- 4 October 2012
- Posted by: Puneet Khurana
- Categories: Behavioral Biases, Latticework, Mental Models, Psychology of human misjudgement
There are only two ways of clearing an exam. The first involves rigorous reading of the books and understanding the fundamental concepts which a subject is trying to teach, and develop a framework.
Once you have a framework, you then assimilate additional information (either via theory or via practical in labs) on that framework to see whether it makes sense or not.
If you are able to do it, the new information is understood and is stored in your knowledge repertoire to be recalled at ease and also to help you understand other things in future.
If you are not able to do it, you improve upon the framework.
The second way, which if not everyone, at least 90% of engineers will agree upon is as follows.
Divide the subject in few parts. Ask each person in a group of friends to study one part and then teach other people the important (from exam point of view) concepts.
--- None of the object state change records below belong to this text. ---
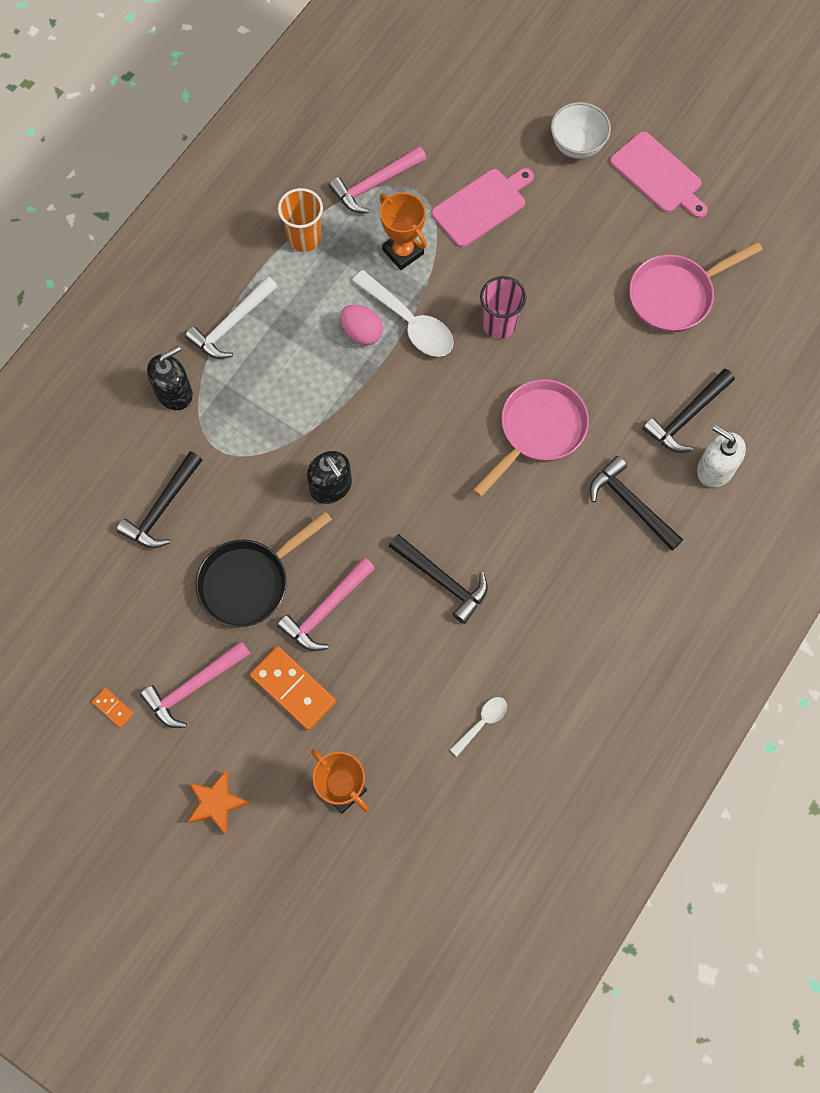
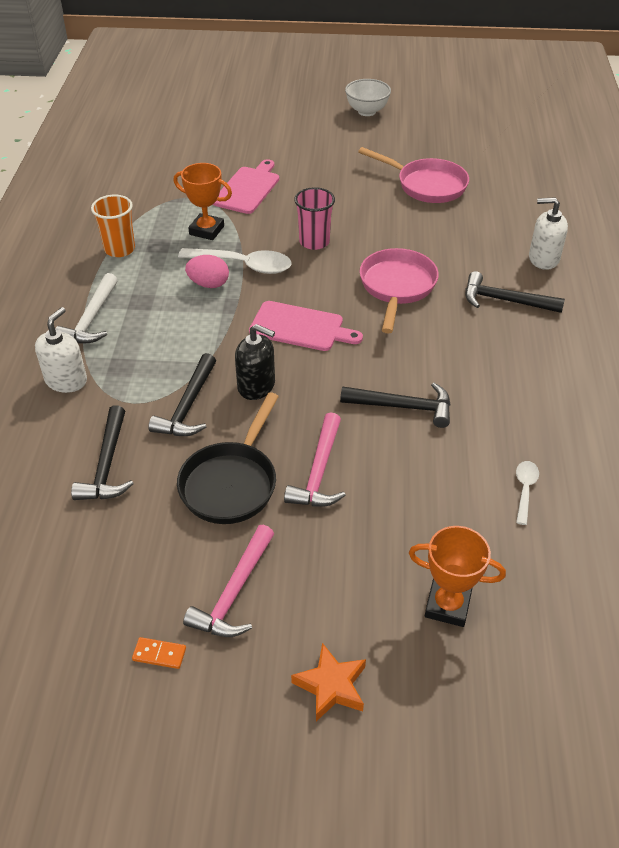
camera: 30 degrees left, 25 degrees down
black soap dispenser [147,346,193,410] -> white soap dispenser [35,307,87,393]
orange domino [250,646,336,730] -> none
pink hammer [329,146,426,213] -> none
white bowl [551,102,611,159] -> white bowl moved to [345,79,391,116]
pink cutting board [610,132,708,218] -> pink cutting board moved to [249,301,363,351]
pink pan [629,241,763,332] -> pink pan turned 90 degrees counterclockwise [358,147,469,203]
black hammer [643,369,735,453] -> black hammer moved to [148,353,216,436]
All this is to be done within a week before exams (for some that may be two days before the exam!). Then, cram the important concepts in such a way that you are able to retain it till the concluding bell for the exam.
It’s very obvious: The one following the first approach will be able to recall better what he/she studied.
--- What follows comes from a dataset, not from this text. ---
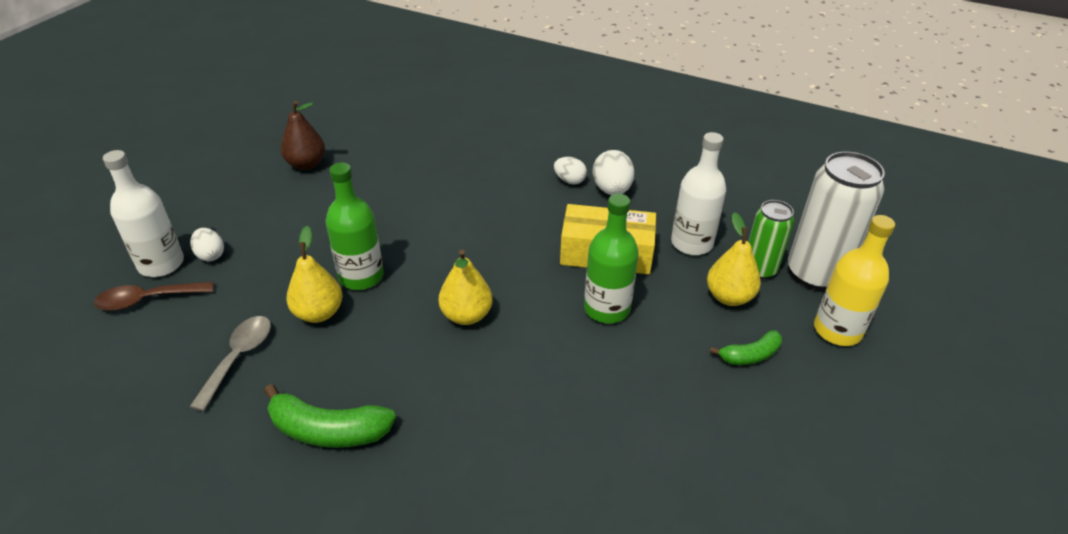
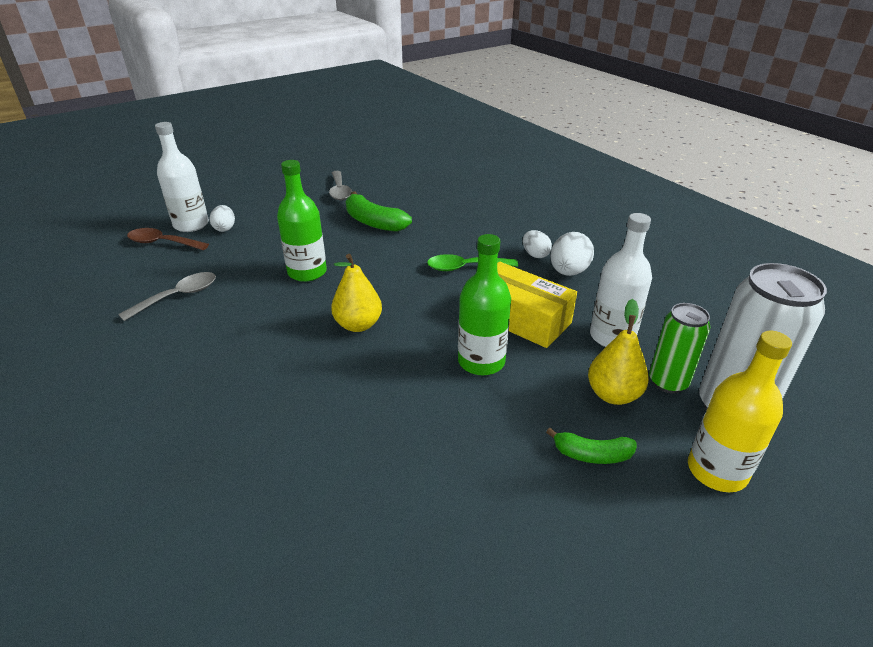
camera: 30 degrees right, 5 degrees down
green banana [264,384,396,448] -> green banana moved to [346,191,412,232]
brown pear [281,101,325,170] -> grey spoon [329,171,352,200]
yellow pear [286,226,342,323] -> none
none -> green spoon [427,254,518,271]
A similar approach works in real life. Every day in our lives, we encounter countless new events and information which is in some way affect either us directly or our investments.
If you don’t have a fundamental understanding of certain basic concepts, your ability to understand these new events and information is very limited. And due to the limited circuitry of your mind, there is no chance that you will be able to remember everything just by cramming. After all, there is no concluding bell in the exam of life.
To understand a bit more on the ‘basic concepts’ I just mentioned above, let us turn to Charlie Munger, the vice chairman of Berkshire Hathaway, and the alter ego of Warren Buffett.
Munger introduced these ‘basic concepts’ in his awe inspiring speeches – “The Psychology of Human Misjudgment” and “A Lesson on Elementary, Worldly Wisdom as It Relates to Investment Management & Business”.
In these speeches, Munger talks about the importance of remembering facts via a framework in your mind and not as isolated facts. To get that framework in place, he called those basic concepts as “mental models”.
Well, the first rule is that you can’t really know anything if you just remember isolated facts and try and bang ‘em back. If the facts don’t hang together on a latticework of theory, you don’t have them in a usable form.
Wikipedia defines “mental models” as…
A mental model is an explanation of someone’s thought process about how something works in the real world.
Now, even to a casual observer of worldly activities, it will be obvious that there can’t be two or three models explaining everything in this world.
The models have to be many, otherwise it’s human tendency to bend the truth observed to a point where it is compatible to his world view, however limited it might be.
So it’s imperative for us to have a lot of models to avoid the man with a hammer syndrome, which suggests – “To a man with a hammer, every problem looks like a nail.”
The key is to have lot of tools and not just the hammer.
To get these models, one has to migrate to multiple disciplines like mathematics, biology, psychology etc. It certainly can be a painstaking exercise.
But as luck would have it, most of us have begun our careers after this wonderful work by Charlie Munger.
He has saved us investors a lot of time and frustration which would have been caused from the painstaking journey of finding those mental models by ourselves. The fact that no such work was done before Munger, it makes it even more accomplished for him.
But that doesn’t make it too easy for us either. After all, just knowing the mental models is of very limited use. One has to put the experiences in those mental models to develop a world view which is wide enough to be considered ‘wise’.
There is just one small problem: limited experiences.
We have a limited number of hours, days and years with us to experience the stock markets. And for those of us whose day job is not related to markets, the time spent on understanding then is even lesser.
And for this very reason, for professional and non-professionals alike, it is imperative to have both, direct and vicarious experiences.
Mark Twain once said: “History may not repeat itself but it certainly rhymes.”
The mistakes committed by us today, at a fundamental level, are not very different from the mistakes committed by a lot many super investors in the beginning of their careers.
Hence, it’s only wise to learn from not only our mistakes but the ones committed by these investors who have been generous enough to share a lot of them for the benefit of others.
After all, ‘you don’t have to pee on an electric fence to know not to do it’. You can learn it from ‘3 Idiots’.
Thus, to learn from our experiences and to inculcate them into the latticework of mental models, I am writing a series of articles.
Every alternate Wednesday, I am going to cover one or few of the mental models given by Munger in his speeches, along with various multiple disciplines which are essential, and explain them here.
From my limited understanding and readings of various thinkers, investors, economists (Taleb, Kahneman, Munger, Soros, Buffett, Prof. Sanjay Bakshi etc.), I would try to bring their experiences and learning in the mental model framework and, if absolutely necessary, add few inputs from my limited experience in the markets so that we can excel in the art of investing.